I’ll never forget attending the first Together for the Gospel (T4G) conference in 2006 in Louisville.
Thousands of voices joined together to sing old hymns with profound energy and zeal, only to sit at rapt attention for hours as well-known Reformed teachers expounded the Word of God. We attended pre-conference events, and in one of those, I learned what a blog was and pondered whether I should start one (I didn’t, but hundreds of others did).
Here’s what I remember most about those late April days sixteen years ago: It was a happy gathering. I was happy. My friends were happy. We were hearing the Word of God preached by our theological heroes and it was all deeply edifying, convicting, rejuvenating—I could add any positive “ing” adjective to the list.
I also remember reflecting backward a decade, in the mid-90s, to the time when I first embraced Reformed theology. There seemed to be so few of us who held to Reformed doctrine in the mid-90s, and we probably seemed idiosyncratic, maybe even weird to some of our fellow evangelicals.
But here sat thousands to hear hours and hours of preaching that flowed out of the doctrines of grace. God’s work in drawing hearts to these glorious doctrines amazed me. It felt like revival that only God could bring.
Young, Restless, Reformed: Its Rise and Fall
That happened during the early years of the burgeoning Reformed movement, what I like to call the age of the mega conference, the coming of age of what Carl Trueman calls “Big Eva”: T4G, Ligonier, the Shepherd’s Conference, Desiring God, The Gospel Coalition, and seemingly dozens of smaller conferences.

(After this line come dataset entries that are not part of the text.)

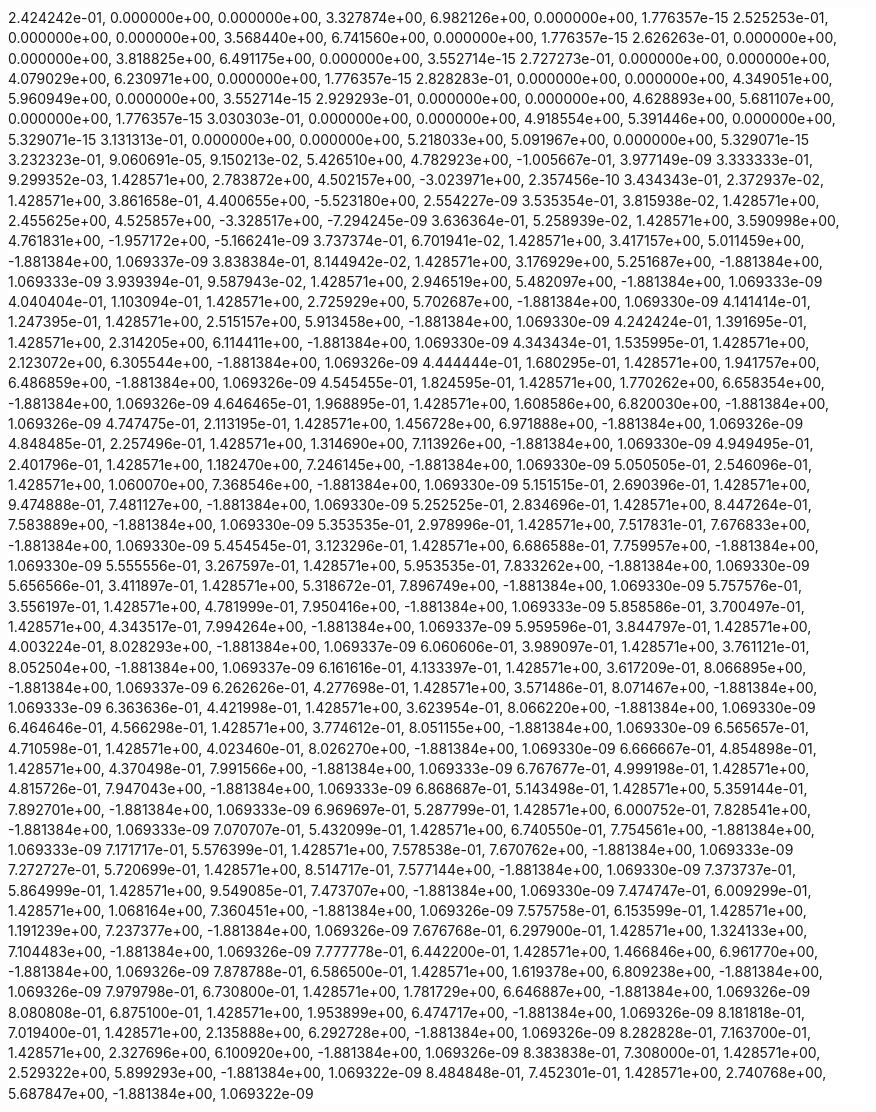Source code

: 2.424242e-01, 0.000000e+00, 0.000000e+00, 3.327874e+00, 6.982126e+00, 0.000000e+00, 1.776357e-15
2.525253e-01, 0.000000e+00, 0.000000e+00, 3.568440e+00, 6.741560e+00, 0.000000e+00, 1.776357e-15
2.626263e-01, 0.000000e+00, 0.000000e+00, 3.818825e+00, 6.491175e+00, 0.000000e+00, 3.552714e-15
2.727273e-01, 0.000000e+00, 0.000000e+00, 4.079029e+00, 6.230971e+00, 0.000000e+00, 1.776357e-15
2.828283e-01, 0.000000e+00, 0.000000e+00, 4.349051e+00, 5.960949e+00, 0.000000e+00, 3.552714e-15
2.929293e-01, 0.000000e+00, 0.000000e+00, 4.628893e+00, 5.681107e+00, 0.000000e+00, 1.776357e-15
3.030303e-01, 0.000000e+00, 0.000000e+00, 4.918554e+00, 5.391446e+00, 0.000000e+00, 5.329071e-15
3.131313e-01, 0.000000e+00, 0.000000e+00, 5.218033e+00, 5.091967e+00, 0.000000e+00, 5.329071e-15
3.232323e-01, 9.060691e-05, 9.150213e-02, 5.426510e+00, 4.782923e+00, -1.005667e-01, 3.977149e-09
3.333333e-01, 9.299352e-03, 1.428571e+00, 2.783872e+00, 4.502157e+00, -3.023971e+00, 2.357456e-10
3.434343e-01, 2.372937e-02, 1.428571e+00, 3.861658e-01, 4.400655e+00, -5.523180e+00, 2.554227e-09
3.535354e-01, 3.815938e-02, 1.428571e+00, 2.455625e+00, 4.525857e+00, -3.328517e+00, -7.294245e-09
3.636364e-01, 5.258939e-02, 1.428571e+00, 3.590998e+00, 4.761831e+00, -1.957172e+00, -5.166241e-09
3.737374e-01, 6.701941e-02, 1.428571e+00, 3.417157e+00, 5.011459e+00, -1.881384e+00, 1.069337e-09
3.838384e-01, 8.144942e-02, 1.428571e+00, 3.176929e+00, 5.251687e+00, -1.881384e+00, 1.069333e-09
3.939394e-01, 9.587943e-02, 1.428571e+00, 2.946519e+00, 5.482097e+00, -1.881384e+00, 1.069333e-09
4.040404e-01, 1.103094e-01, 1.428571e+00, 2.725929e+00, 5.702687e+00, -1.881384e+00, 1.069330e-09
4.141414e-01, 1.247395e-01, 1.428571e+00, 2.515157e+00, 5.913458e+00, -1.881384e+00, 1.069330e-09
4.242424e-01, 1.391695e-01, 1.428571e+00, 2.314205e+00, 6.114411e+00, -1.881384e+00, 1.069330e-09
4.343434e-01, 1.535995e-01, 1.428571e+00, 2.123072e+00, 6.305544e+00, -1.881384e+00, 1.069326e-09
4.444444e-01, 1.680295e-01, 1.428571e+00, 1.941757e+00, 6.486859e+00, -1.881384e+00, 1.069326e-09
4.545455e-01, 1.824595e-01, 1.428571e+00, 1.770262e+00, 6.658354e+00, -1.881384e+00, 1.069326e-09
4.646465e-01, 1.968895e-01, 1.428571e+00, 1.608586e+00, 6.820030e+00, -1.881384e+00, 1.069326e-09
4.747475e-01, 2.113195e-01, 1.428571e+00, 1.456728e+00, 6.971888e+00, -1.881384e+00, 1.069326e-09
4.848485e-01, 2.257496e-01, 1.428571e+00, 1.314690e+00, 7.113926e+00, -1.881384e+00, 1.069330e-09
4.949495e-01, 2.401796e-01, 1.428571e+00, 1.182470e+00, 7.246145e+00, -1.881384e+00, 1.069330e-09
5.050505e-01, 2.546096e-01, 1.428571e+00, 1.060070e+00, 7.368546e+00, -1.881384e+00, 1.069330e-09
5.151515e-01, 2.690396e-01, 1.428571e+00, 9.474888e-01, 7.481127e+00, -1.881384e+00, 1.069330e-09
5.252525e-01, 2.834696e-01, 1.428571e+00, 8.447264e-01, 7.583889e+00, -1.881384e+00, 1.069330e-09
5.353535e-01, 2.978996e-01, 1.428571e+00, 7.517831e-01, 7.676833e+00, -1.881384e+00, 1.069330e-09
5.454545e-01, 3.123296e-01, 1.428571e+00, 6.686588e-01, 7.759957e+00, -1.881384e+00, 1.069330e-09
5.555556e-01, 3.267597e-01, 1.428571e+00, 5.953535e-01, 7.833262e+00, -1.881384e+00, 1.069330e-09
5.656566e-01, 3.411897e-01, 1.428571e+00, 5.318672e-01, 7.896749e+00, -1.881384e+00, 1.069330e-09
5.757576e-01, 3.556197e-01, 1.428571e+00, 4.781999e-01, 7.950416e+00, -1.881384e+00, 1.069333e-09
5.858586e-01, 3.700497e-01, 1.428571e+00, 4.343517e-01, 7.994264e+00, -1.881384e+00, 1.069337e-09
5.959596e-01, 3.844797e-01, 1.428571e+00, 4.003224e-01, 8.028293e+00, -1.881384e+00, 1.069337e-09
6.060606e-01, 3.989097e-01, 1.428571e+00, 3.761121e-01, 8.052504e+00, -1.881384e+00, 1.069337e-09
6.161616e-01, 4.133397e-01, 1.428571e+00, 3.617209e-01, 8.066895e+00, -1.881384e+00, 1.069337e-09
6.262626e-01, 4.277698e-01, 1.428571e+00, 3.571486e-01, 8.071467e+00, -1.881384e+00, 1.069333e-09
6.363636e-01, 4.421998e-01, 1.428571e+00, 3.623954e-01, 8.066220e+00, -1.881384e+00, 1.069330e-09
6.464646e-01, 4.566298e-01, 1.428571e+00, 3.774612e-01, 8.051155e+00, -1.881384e+00, 1.069330e-09
6.565657e-01, 4.710598e-01, 1.428571e+00, 4.023460e-01, 8.026270e+00, -1.881384e+00, 1.069330e-09
6.666667e-01, 4.854898e-01, 1.428571e+00, 4.370498e-01, 7.991566e+00, -1.881384e+00, 1.069333e-09
6.767677e-01, 4.999198e-01, 1.428571e+00, 4.815726e-01, 7.947043e+00, -1.881384e+00, 1.069333e-09
6.868687e-01, 5.143498e-01, 1.428571e+00, 5.359144e-01, 7.892701e+00, -1.881384e+00, 1.069333e-09
6.969697e-01, 5.287799e-01, 1.428571e+00, 6.000752e-01, 7.828541e+00, -1.881384e+00, 1.069333e-09
7.070707e-01, 5.432099e-01, 1.428571e+00, 6.740550e-01, 7.754561e+00, -1.881384e+00, 1.069333e-09
7.171717e-01, 5.576399e-01, 1.428571e+00, 7.578538e-01, 7.670762e+00, -1.881384e+00, 1.069333e-09
7.272727e-01, 5.720699e-01, 1.428571e+00, 8.514717e-01, 7.577144e+00, -1.881384e+00, 1.069330e-09
7.373737e-01, 5.864999e-01, 1.428571e+00, 9.549085e-01, 7.473707e+00, -1.881384e+00, 1.069330e-09
7.474747e-01, 6.009299e-01, 1.428571e+00, 1.068164e+00, 7.360451e+00, -1.881384e+00, 1.069326e-09
7.575758e-01, 6.153599e-01, 1.428571e+00, 1.191239e+00, 7.237377e+00, -1.881384e+00, 1.069326e-09
7.676768e-01, 6.297900e-01, 1.428571e+00, 1.324133e+00, 7.104483e+00, -1.881384e+00, 1.069326e-09
7.777778e-01, 6.442200e-01, 1.428571e+00, 1.466846e+00, 6.961770e+00, -1.881384e+00, 1.069326e-09
7.878788e-01, 6.586500e-01, 1.428571e+00, 1.619378e+00, 6.809238e+00, -1.881384e+00, 1.069326e-09
7.979798e-01, 6.730800e-01, 1.428571e+00, 1.781729e+00, 6.646887e+00, -1.881384e+00, 1.069326e-09
8.080808e-01, 6.875100e-01, 1.428571e+00, 1.953899e+00, 6.474717e+00, -1.881384e+00, 1.069326e-09
8.181818e-01, 7.019400e-01, 1.428571e+00, 2.135888e+00, 6.292728e+00, -1.881384e+00, 1.069326e-09
8.282828e-01, 7.163700e-01, 1.428571e+00, 2.327696e+00, 6.100920e+00, -1.881384e+00, 1.069326e-09
8.383838e-01, 7.308000e-01, 1.428571e+00, 2.529322e+00, 5.899293e+00, -1.881384e+00, 1.069322e-09
8.484848e-01, 7.452301e-01, 1.428571e+00, 2.740768e+00, 5.687847e+00, -1.881384e+00, 1.069322e-09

Reformed parachurch ministries and publishers—some of which had been laboring faithfully since the 1990s and even prior to that, but in relative obscurity—gained prominence and dotted the landscape: Desiring God, Ligonier, 9Marks, the Council for Biblical Manhood & Womanhood, The Gospel Coalition, Radical, Crossway, Presbyterian and Reformed Publishing, Banner of Truth, Sovereign Grace Ministries.
In the early 2000s, a team of Reformed scholars produced an excellent English translation of the Bible, the English Standard Version, which became the go-to version for many pastors in the Reformed village.
In 2009, TIME magazine cited “the New Calvinism” as among the top 10 thought movements influencing the United States, and indeed, to those of us in ministry at the time, that seemed demonstrably true. The internet enabled us to download a variety of popular Reformed teachers such as Piper, Sproul, MacArthur, Dever, Mahaney, Keller, Carson, the now infamous Driscoll, and many others. In a real sense, the worldwide web did for this new reformation what Gutenberg’s printing press did for the original.
In September of 2006, my longtime friend Collin Hansen wrote a memorable article that in 2008 became a noteworthy book (I’m still waiting for the movie!) giving the movement a nickname: Young, Restless, Reformed—or YRR. In Hansen’s parlance, my alma mater, Southern Seminary, was ground zero in educating the many young Baptists among us who were restless and Reformed.
The YRR world was a happy place then, but all these years later, that joyful place seems long ago and far away.